Anne Joutel
Anne Joutel is a French neurologist and neuroscientist who is Research Director at the Institute of Psychiatry and Neurosciences of Paris. In 2019, together with three colleagues, she was awarded the Brain Prize, the largest prize awarded for brain research.
Training
Joutel was born on 20 March 1965. She became a Doctor of Medicine at the Paris Diderot University in France, with a specialisation in neurology. Between 1993 and 1998 she was in residence in university hospitals in Paris. She received a PhD in neuroscience, from the Pierre and Marie Curie University, now the Sorbonne University, in 1996.Career
Joutel was appointed as a research officer at the Institut national de la santé et de la recherche médicale in 1998. From 2000 she conducted research at the Lariboisière Hospital Faculty of Medicine, where she became the Director. She is currently the Research Director at the Institute of Psychiatry and Neuroscience of Paris, Paris Descartes University, which is now part of the University of Paris. The Institute consists of a multi-disciplinary team of over 150 neuroscientists and others working on neurodevelopment and psychiatry; the neurovascular system; multiscale imaging; translational neuroscience, and molecular and cellular mechanisms in the ageing brain.Joutel studies the pathogenic mechanisms of small vessel diseases of the brain. She has a long-standing interest in CADASIL and, as a PhD student, contributed to the identification of Notch 3, the genetic basis of CADASIL. She subsequently deciphered some of the key mechanisms driving cerebrovascular dysfunction. In partnership with the pharmaceutical company Lundbeck, she established the proof of concept of the therapeutic efficacy of passive immunization against Notch 3 in a pre-clinical CADASIL model. She now collaborates with Mark T. Nelson of the University of Vermont, USA as part of a Transatlantic Network of Excellence on the pathogenesis of cerebral SVD, funded by the Leducq Foundation. She also lectures at the University of Vermont.
Honours and awards
Joutel has been in receipt of several distinguished awards:- 2019 The Brain Prize.
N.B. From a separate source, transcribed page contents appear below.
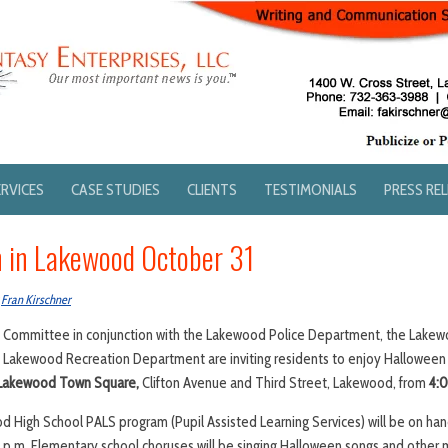
ERVICES
CASE STUDIES
CLIENTS
TESTIMONIALS
PRESS RE
 in Lakewood October 31
y
Fran Kirschner
ommittee in conjunction with the Lakewood Police Department, the Lakew
Lakewood Recreation Department are inviting residents to enjoy Halloween
Lakewood Town Square,
Clifton Avenue and Third Street, Lakewood, from
4:0
High School PALS program (Pupil Assisted Learning Services) will be on hand
 p.m. Elementary school choruses will be singing Halloween songs and other 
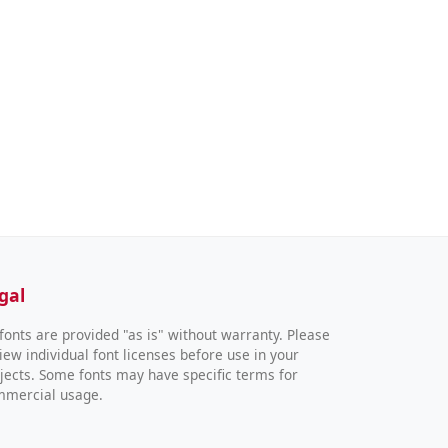
gal
 fonts are provided "as is" without warranty. Please
iew individual font licenses before use in your
jects. Some fonts may have specific terms for
mmercial usage.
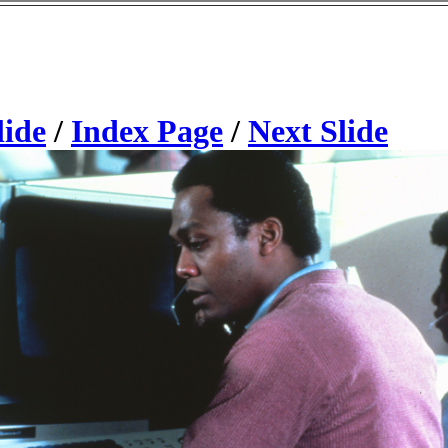
lide
/
Index Page
/
Next Slide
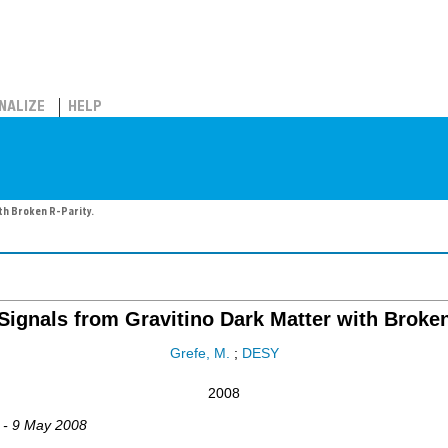
NALIZE
HELP
th Broken R-Parity.
Signals from Gravitino Dark Matter with Broken
Grefe, M.
;
DESY
2008
 - 9 May 2008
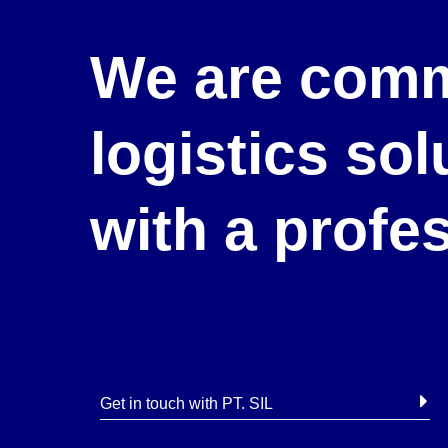
We are comm
logistics so
with a profe
Get in touch with PT. SIL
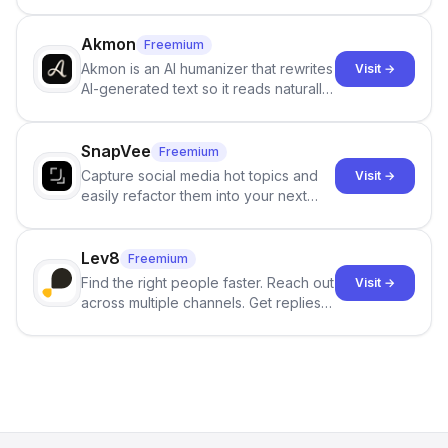
persistent characters, layered long-
term memory, multi-agent scenes, and
branching stories.
Akmon
Freemium
Akmon is an AI humanizer that rewrites
Visit →
AI-generated text so it reads naturally
and reduces AI-detection flags, with
no sign-up required.
SnapVee
Freemium
Capture social media hot topics and
Visit →
easily refactor them into your next
best-selling product with just one
click.
Lev8
Freemium
Find the right people faster. Reach out
Visit →
across multiple channels. Get replies
in your inbox the same day.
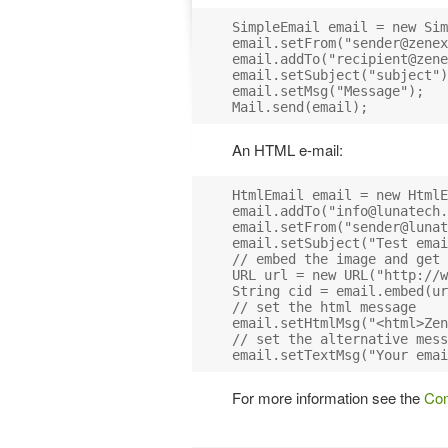
SimpleEmail email = new Sim
email.setFrom("
sender@zenex
email.addTo("
recipient@zene
email.setSubject("subject")
email.setMsg("Message");

An HTML e-mail:
HtmlEmail email = new HtmlE
email.addTo("
info@lunatech.
email.setFrom("
sender@lunat
email.setSubject("Test emai
// embed the image and get 
URL url = new URL("http://w
String cid = email.embed(ur
// set the html message

email.setHtmlMsg("<html>Zen
// set the alternative mess
For more information see the
Com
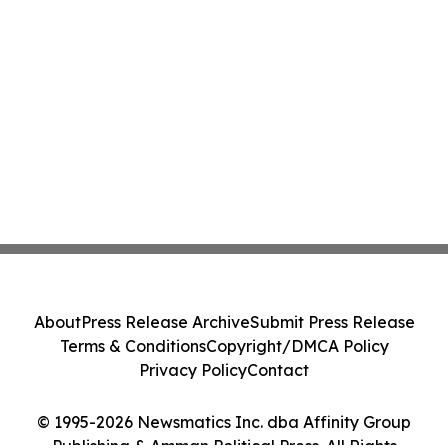
About
Press Release Archive
Submit Press Release
Terms & Conditions
Copyright/DMCA Policy
Privacy Policy
Contact
© 1995-2026 Newsmatics Inc. dba Affinity Group
Publishing & Amman Political Press. All Rights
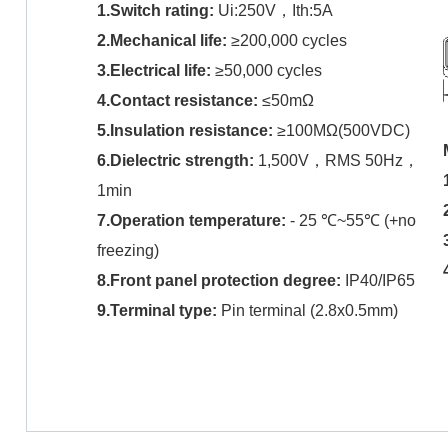
1.Switch rating:
Ui:250V，Ith:5A
2.Mechanical life:
≥200,000 cycles
3.Electrical life:
≥50,000 cycles
4.Contact resistance:
≤50mΩ
5.Insulation resistance:
≥100MΩ(500VDC)
6.Dielectric strength:
1,500V，RMS 50Hz，
1min
7.Operation temperature:
- 25 ℃~55℃ (+no
freezing)
8.Front panel protection degree
:
IP40/IP65
9.Terminal type
:
Pin terminal (2.8x0.5mm)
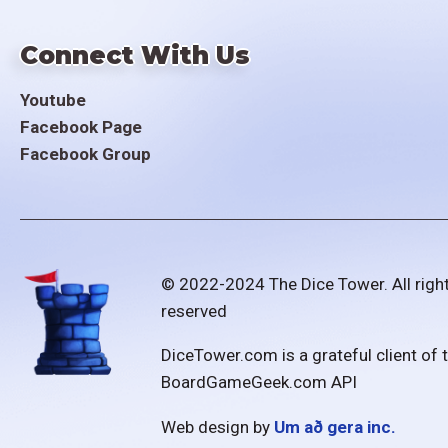
Connect With Us
Youtube
Facebook Page
Facebook Group
© 2022-2024 The Dice Tower. All righ
reserved
DiceTower.com is a grateful client of 
BoardGameGeek.com API
Web design by
Um að gera inc.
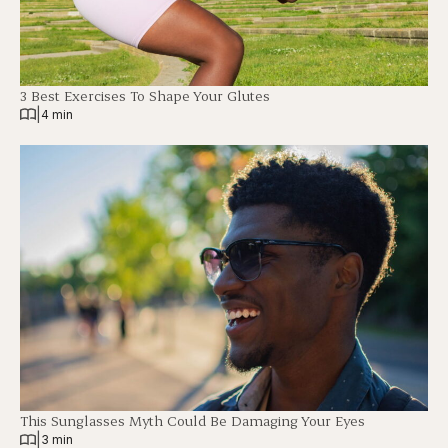
3 Best Exercises To Shape Your Glutes
|
4 min
This Sunglasses Myth Could Be Damaging Your Eyes
|
3 min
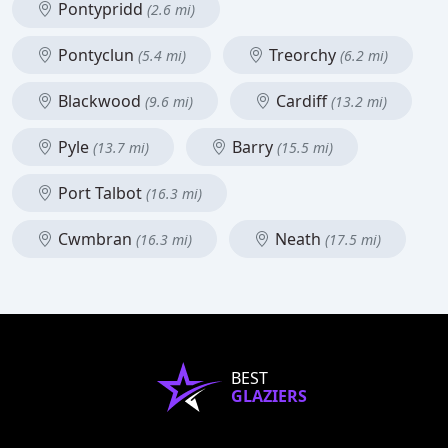
Pontypridd
(2.6 mi)
Pontyclun
Treorchy
(5.4 mi)
(6.2 mi)
Blackwood
Cardiff
(9.6 mi)
(13.2 mi)
Pyle
Barry
(13.7 mi)
(15.5 mi)
Port Talbot
(16.3 mi)
Cwmbran
Neath
(16.3 mi)
(17.5 mi)
BEST
GLAZIERS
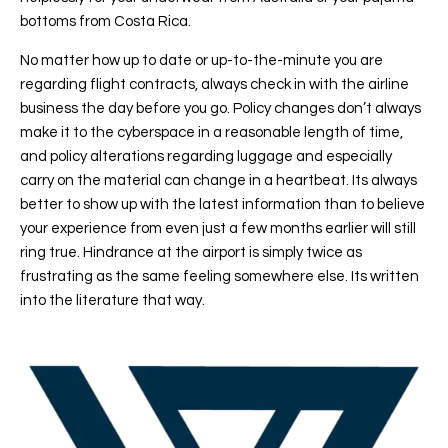
bottoms from Costa Rica.
No matter how up to date or up-to-the-minute you are
regarding flight contracts, always check in with the airline
business the day before you go. Policy changes don’t always
make it to the cyberspace in a reasonable length of time,
and policy alterations regarding luggage and especially
carry on the material can change in a heartbeat. Its always
better to show up with the latest information than to believe
your experience from even just a few months earlier will still
ring true. Hindrance at the airport is simply twice as
frustrating as the same feeling somewhere else. Its written
into the literature that way.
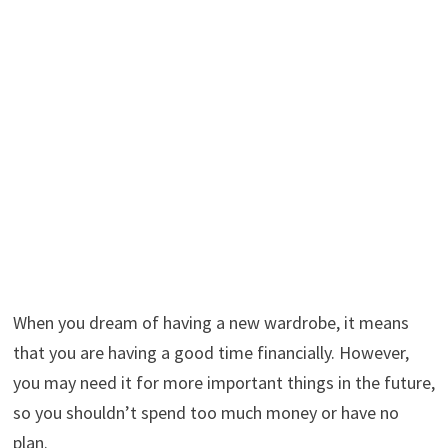
When you dream of having a new wardrobe, it means
that you are having a good time financially. However,
you may need it for more important things in the future,
so you shouldn’t spend too much money or have no
plan.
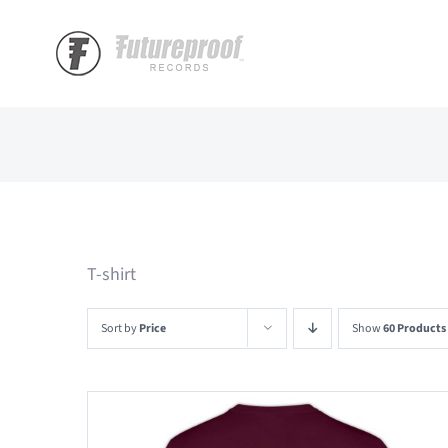
Skip
to
content
T-shirt
Sort by
Price
Show
60 Products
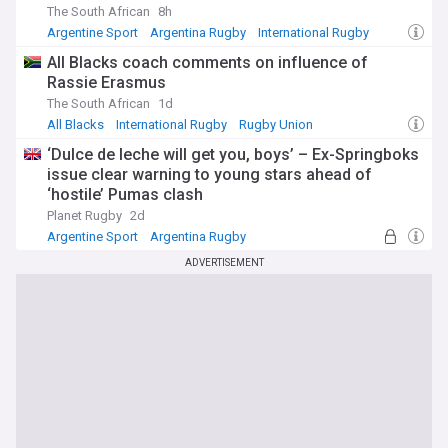
The South African
8h
Argentine Sport
Argentina Rugby
International Rugby
All Blacks coach comments on influence of
Rassie Erasmus
The South African
1d
All Blacks
International Rugby
Rugby Union
‘Dulce de leche will get you, boys’ – Ex-Springboks
issue clear warning to young stars ahead of
‘hostile’ Pumas clash
Planet Rugby
2d
Argentine Sport
Argentina Rugby
UK Rugby Union
ADVERTISEMENT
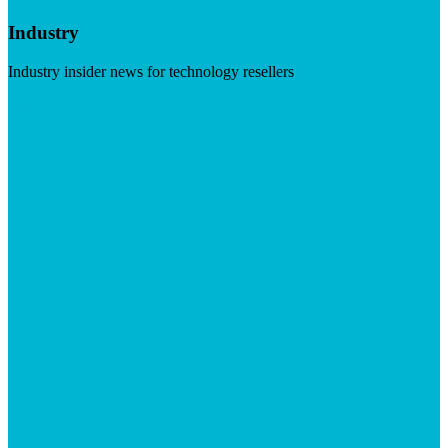
Industry
Industry insider news for technology resellers
Visit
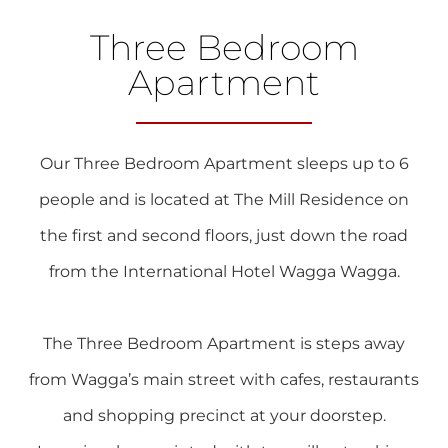
Three Bedroom
Apartment
Our Three Bedroom Apartment sleeps up to 6
people and is located at The Mill Residence on
the first and second floors, just down the road
from the International Hotel Wagga Wagga.
The Three Bedroom Apartment is steps away
from Wagga’s main street with cafes, restaurants
and shopping precinct at your doorstep.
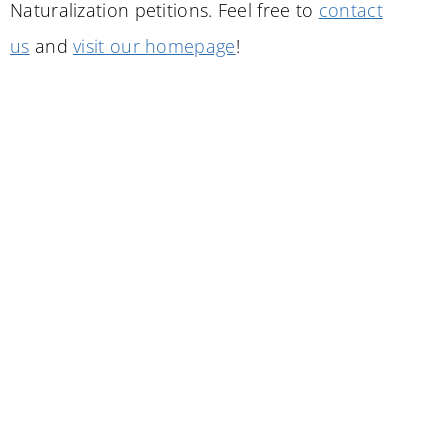
Naturalization petitions. Feel free to
contact
us
and
visit our homepage
!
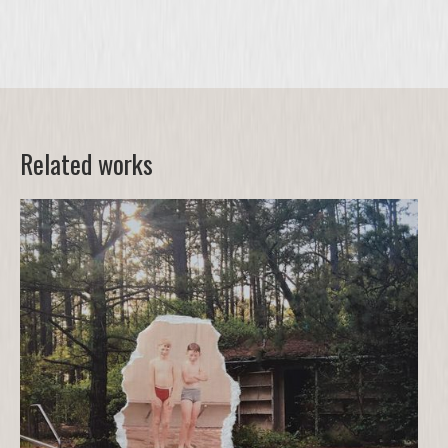
Related works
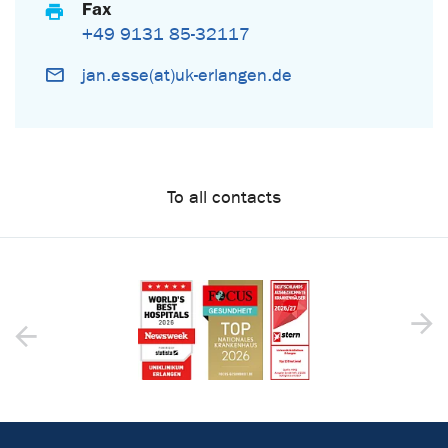
Fax
+49 9131 85-32117
jan.esse(at)uk-erlangen.de
To all contacts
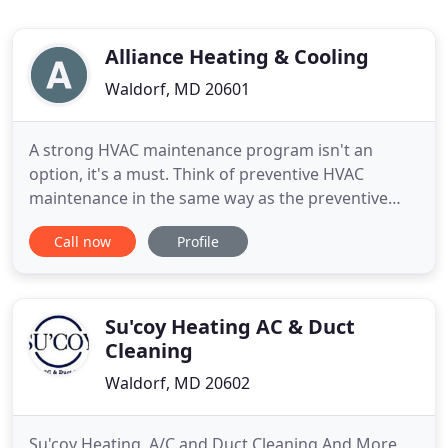
Alliance Heating & Cooling
Waldorf, MD 20601
A strong HVAC maintenance program isn't an
option, it's a must. Think of preventive HVAC
maintenance in the same way as the preventive
maintenance for your car: If you don't change the
Call now
Profile
oil and. Residential HVAC Services in Woburn and
the Greater Boston Area! Work with Trained &
Experienced Technicians! Alliance Heating &
Cooling will keep your tenants
Su'coy Heating AC & Duct
Cleaning
Waldorf, MD 20602
Su'coy Heating, A/C and Duct Cleaning And More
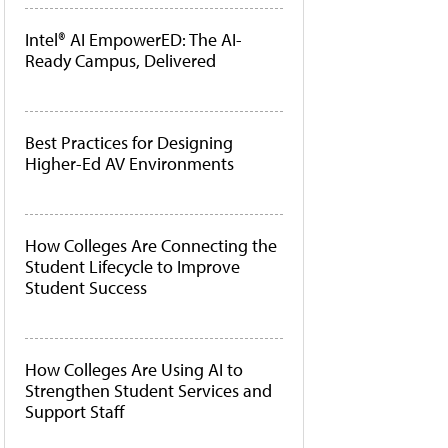
Intel® AI EmpowerED: The AI-
Ready Campus, Delivered
Best Practices for Designing
Higher-Ed AV Environments
How Colleges Are Connecting the
Student Lifecycle to Improve
Student Success
How Colleges Are Using AI to
Strengthen Student Services and
Support Staff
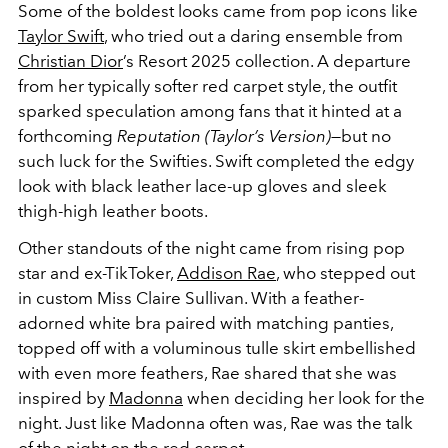
Some of the boldest looks came from pop icons like
Taylor Swift
, who tried out a daring ensemble from
Christian Dior
’s Resort 2025 collection. A departure
from her typically softer red carpet style, the outfit
sparked speculation among fans that it hinted at a
forthcoming
Reputation (Taylor’s Version)
—but no
such luck for the Swifties. Swift completed the edgy
look with black leather lace-up gloves and sleek
thigh-high leather boots.
Other standouts of the night came from rising pop
star and ex-TikToker,
Addison Rae
, who stepped out
in custom Miss Claire Sullivan. With a feather-
adorned white bra paired with matching panties,
topped off with a voluminous tulle skirt embellished
with even more feathers, Rae shared that she was
inspired by
Madonna
when deciding her look for the
night. Just like Madonna often was, Rae was the talk
of the night on the red carpet.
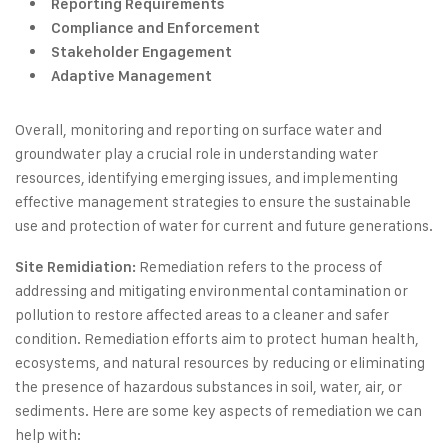
Reporting Requirements
Compliance and Enforcement
Stakeholder Engagement
Adaptive Management
Overall, monitoring and reporting on surface water and
groundwater play a crucial role in understanding water
resources, identifying emerging issues, and implementing
effective management strategies to ensure the sustainable
use and protection of water for current and future generations.
Remediation refers to the process of
Site Remidiation:
addressing and mitigating environmental contamination or
pollution to restore affected areas to a cleaner and safer
condition. Remediation efforts aim to protect human health,
ecosystems, and natural resources by reducing or eliminating
the presence of hazardous substances in soil, water, air, or
sediments. Here are some key aspects of remediation we can
help with:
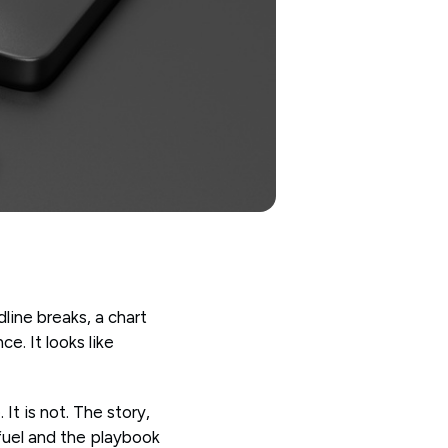
dline breaks, a chart
e. It looks like
It is not. The story,
 fuel and the playbook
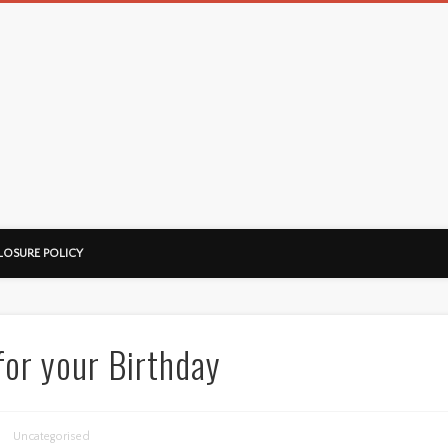
LOSURE POLICY
for your Birthday
Uncategorised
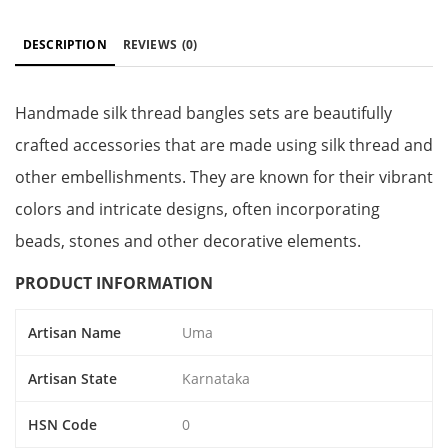
DESCRIPTION
REVIEWS
(0)
Handmade silk thread bangles sets are beautifully
crafted accessories that are made using silk thread and
other embellishments. They are known for their vibrant
colors and intricate designs, often incorporating
beads, stones and other decorative elements.
PRODUCT INFORMATION
Artisan Name
Uma
Artisan State
Karnataka
HSN Code
0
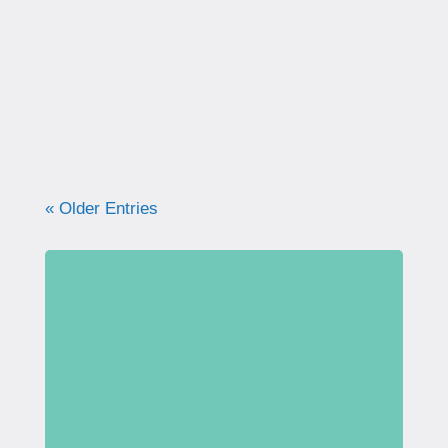
correctly. Learn why proper technique
matters, how to avoid common mistakes, and
what your pelvic floor really needs for
strength, support, and long-term health.
« Older Entries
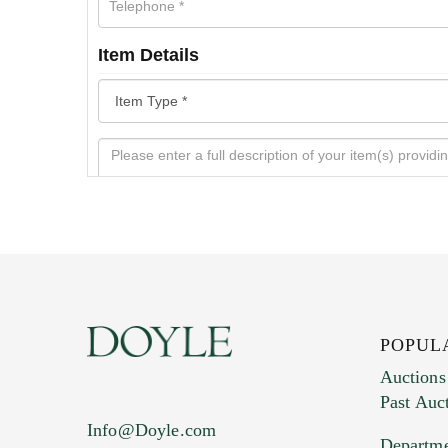
Item Details
POPUL
Auctions
Past Auc
Current Location of Item(s)
Info@Doyle.com
Departme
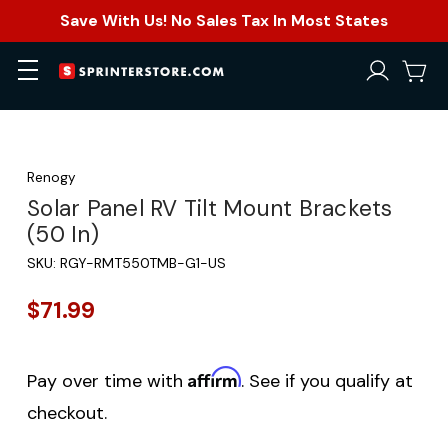
Save With Us! No Sales Tax In Most States
Renogy
Solar Panel RV Tilt Mount Brackets
(50 In)
SKU:
RGY-RMT550TMB-G1-US
$71.99
Affirm
Pay over time with
. See if you qualify at
checkout.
- 2001 Anita Harding Prize, European Society of Neurology
- 2000 Jean Valade Young Researcher Prize, Fondation de France
- 1997 Hélène Anavi Prize, Fondation Jean Dausset-CEPH
- 1996 Clara and Victor Soriano Prize, National Academy of Medicine
Publications
- A Joutel, C Corpechot, A Ducros, K Vahedi, H Chabriat, P Mouton, et al. 1996. Notch3 mutations in CADASIL, a hereditary adult-onset condition causing stroke and dementia. Nature 383, 707-710.
- H Chabriat, A Joutel, M Dichgans, E Tournier-Lasserve, MG Bousser. 2009. Cadasil. The Lancet Neurology 8, 643–653.
- E Tournier-Lasserve, A Joutel, J Melki, J Weissenbach, GM Lathrop, et al. 1993. Cerebral autosomal dominant arteriopathy with subcortical infarcts and leukoencephalopathy maps to chromosome 19q12. Nature genetics 3, 256–259.
- A Joutel, K Vahedi, C Corpechot, A Troesch, H Chabriat, C Vayssière, et al. Strong clustering and stereotyped nature of Notch3 mutations in CADASIL patients. 1997. The Lancet 350, 1511–1515.
- A Joutel, F Andreux, S Gaulis, V Domenga, M Cecillon, N Battail, N Piga, et al. 2000. The ectodomain of the Notch3 receptor accumulates within the cerebrovasculature of CADASIL patients. Journal of Clinical Investigation 105, 597-605
- A Joutel, MG Bousser, V Biousse, P Labauge, H Chabriat, A Nibbio, et al. 1993. A gene for familial hemiplegic migraine maps to chromosome 19. Nature genetics 5, 40-45
- A Joutel, M Monet-Leprêtre, C Gosele, C Baron-Menguy, A Hammes, et al. 2010. Cerebrovascular dysfunction and microcirculation rarefaction precede white matter lesions in a mouse genetic model of cerebral ischemic small vessel disease. The Journal of clinical investigation 120, 433–445.
- A Joutel, P Favrole, P Labauge, H Chabriat, C Lescoat, F Andreux. 2001. Skin biopsy immunostaining with a Notch3 monoclonal antibody for CADASIL diagnosis. The Lancet 358, 2049–2051.